::: Available data

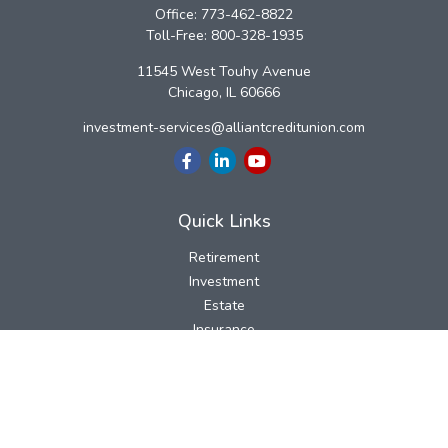
Office:
773-462-8822
Toll-Free:
800-328-1935
11545 West Touhy Avenue
Chicago,
IL
60666
investment-services@alliantcreditunion.com
Quick Links
Retirement
Investment
Estate
Insurance
Tax
Money
Lifestyle
Latest Articles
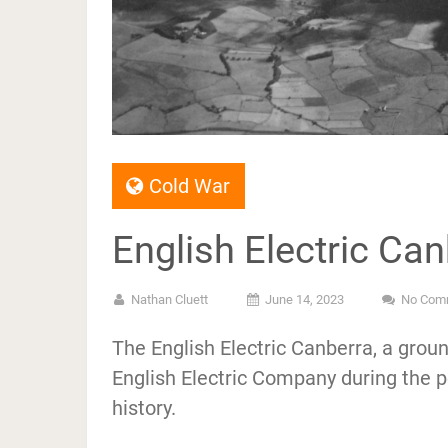
Cold War
English Electric Ca
Nathan Cluett
June 14, 2023
No Com
The English Electric Canberra, a gro
English Electric Company during the po
history.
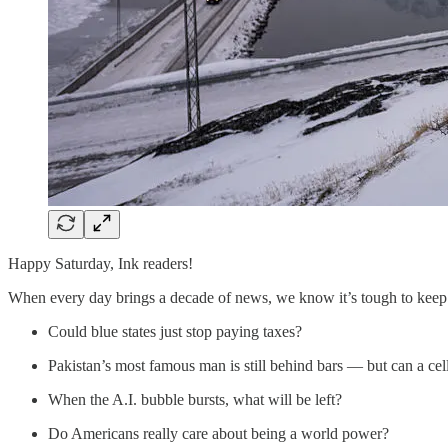
Happy Saturday, Ink readers!
When every day brings a decade of news, we know it’s tough to keep 
Could blue states just stop paying taxes?
Pakistan’s most famous man is still behind bars — but can a cel
When the A.I. bubble bursts, what will be left?
Do Americans really care about being a world power?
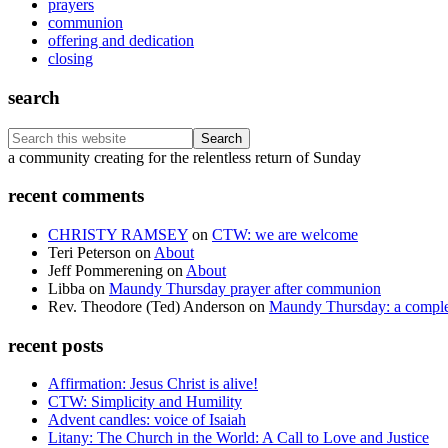
prayers
communion
offering and dedication
closing
search
Search
this
Footer
a community creating for the relentless return of Sunday
website
recent comments
CHRISTY RAMSEY
on
CTW: we are welcome
Teri Peterson
on
About
Jeff Pommerening
on
About
Libba
on
Maundy Thursday prayer after communion
Rev. Theodore (Ted) Anderson
on
Maundy Thursday: a comple
recent posts
Affirmation: Jesus Christ is alive!
CTW: Simplicity and Humility
Advent candles: voice of Isaiah
Litany: The Church in the World: A Call to Love and Justice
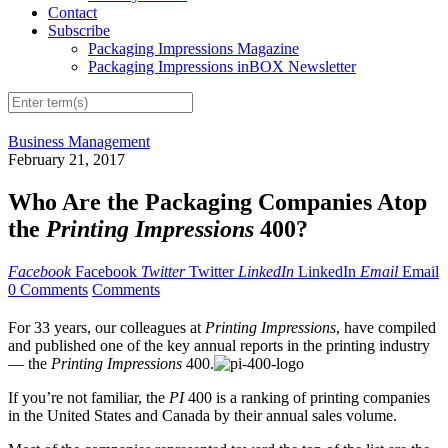
Contact
Subscribe
Packaging Impressions Magazine
Packaging Impressions inBOX Newsletter
Business Management
February 21, 2017
Who Are the Packaging Companies Atop
the
Printing Impressions
400?
Facebook
Facebook
Twitter
Twitter
LinkedIn
LinkedIn
Email
Email
0 Comments
Comments
For 33 years, our colleagues at
Printing Impressions
, have compiled
and published one of the key annual reports in the printing industry
— the
Printing Impressions
400.
If you’re not familiar, the
PI
400 is a ranking of printing companies
in the United States and Canada by their annual sales volume.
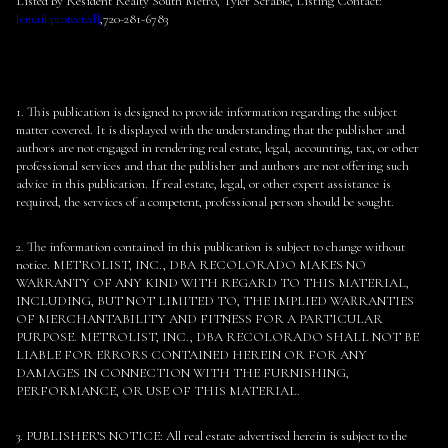
Listed by Resident Realty South Metro, Tyler Scrable, Listing Contact:
[email protected]
,720-281-6783
1. This publication is designed to provide information regarding the subject
matter covered. It is displayed with the understanding that the publisher and
authors are not engaged in rendering real estate, legal, accounting, tax, or other
professional services and that the publisher and authors are not offering such
advice in this publication. If real estate, legal, or other expert assistance is
required, the services of a competent, professional person should be sought.
2. The information contained in this publication is subject to change without
notice. METROLIST, INC., DBA RECOLORADO MAKES NO
WARRANTY OF ANY KIND WITH REGARD TO THIS MATERIAL,
INCLUDING, BUT NOT LIMITED TO, THE IMPLIED WARRANTIES
OF MERCHANTABILITY AND FITNESS FOR A PARTICULAR
PURPOSE. METROLIST, INC., DBA RECOLORADO SHALL NOT BE
LIABLE FOR ERRORS CONTAINED HEREIN OR FOR ANY
DAMAGES IN CONNECTION WITH THE FURNISHING,
PERFORMANCE, OR USE OF THIS MATERIAL.
3. PUBLISHER’S NOTICE: All real estate advertised herein is subject to the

::::::

Exercise: Take the listing above and restate it word for word, without its pictures.

Written response:
Office:
773-462-8822
Toll-Free:
800-328-1935
11545 West Touhy Avenue
Chicago,
IL
60666
investment-services@alliantcreditunion.com
Quick Links
Retirement
Investment
Estate
Insurance
Tax
Money
Lifestyle
Latest Articles
Cold War
English Electric Ca
Nathan Cluett
June 14, 2023
No Com
The English Electric Canberra, a gro
English Electric Company during the po
history.
Happy Saturday, Ink readers!
When every day brings a decade of news, we know it’s tough to keep 
Could blue states just stop paying taxes?
Pakistan’s most famous man is still behind bars — but can a cel
When the A.I. bubble bursts, what will be left?
Do Americans really care about being a world power?
prayers
communion
offering and dedication
closing
search
Search
this
Footer
a community creating for the relentless return of Sunday
website
recent comments
CHRISTY RAMSEY
on
CTW: we are welcome
Teri Peterson
on
About
Jeff Pommerening
on
About
Libba
on
Maundy Thursday prayer after communion
Rev. Theodore (Ted) Anderson
on
Maundy Thursday: a comple
recent posts
Affirmation: Jesus Christ is alive!
CTW: Simplicity and Humility
Advent candles: voice of Isaiah
Litany: The Church in the World: A Call to Love and Justice
Contact
Subscribe
Packaging Impressions Magazine
Packaging Impressions inBOX Newsletter
Business Management
February 21, 2017
Who Are the Packaging Companies Atop
the
Printing Impressions
400?
Facebook
Facebook
Twitter
Twitter
LinkedIn
LinkedIn
Email
Email
0 Comments
Comments
For 33 years, our colleagues at
Printing Impressions
, have compiled
and published one of the key annual reports in the printing industry
— the
Printing Impressions
400.
If you’re not familiar, the
PI
400 is a ranking of printing companies
in the United States and Canada by their annual sales volume.
Listed by Resident Realty South Metro, Tyler Scrable, Listing Contact:
[email protected]
,720-281-6783
1. This publication is designed to provide information regarding the subject
matter covered. It is displayed with the understanding that the publisher and
authors are not engaged in rendering real estate, legal, accounting, tax, or other
professional services and that the publisher and authors are not offering such
advice in this publication. If real estate, legal, or other expert assistance is
required, the services of a competent, professional person should be sought.
2. The information contained in this publication is subject to change without
notice. METROLIST, INC., DBA RECOLORADO MAKES NO
WARRANTY OF ANY KIND WITH REGARD TO THIS MATERIAL,
INCLUDING, BUT NOT LIMITED TO, THE IMPLIED WARRANTIES
OF MERCHANTABILITY AND FITNESS FOR A PARTICULAR
PURPOSE. METROLIST, INC., DBA RECOLORADO SHALL NOT BE
LIABLE FOR ERRORS CONTAINED HEREIN OR FOR ANY
DAMAGES IN CONNECTION WITH THE FURNISHING,
PERFORMANCE, OR USE OF THIS MATERIAL.
3. PUBLISHER’S NOTICE: All real estate advertised herein is subject to the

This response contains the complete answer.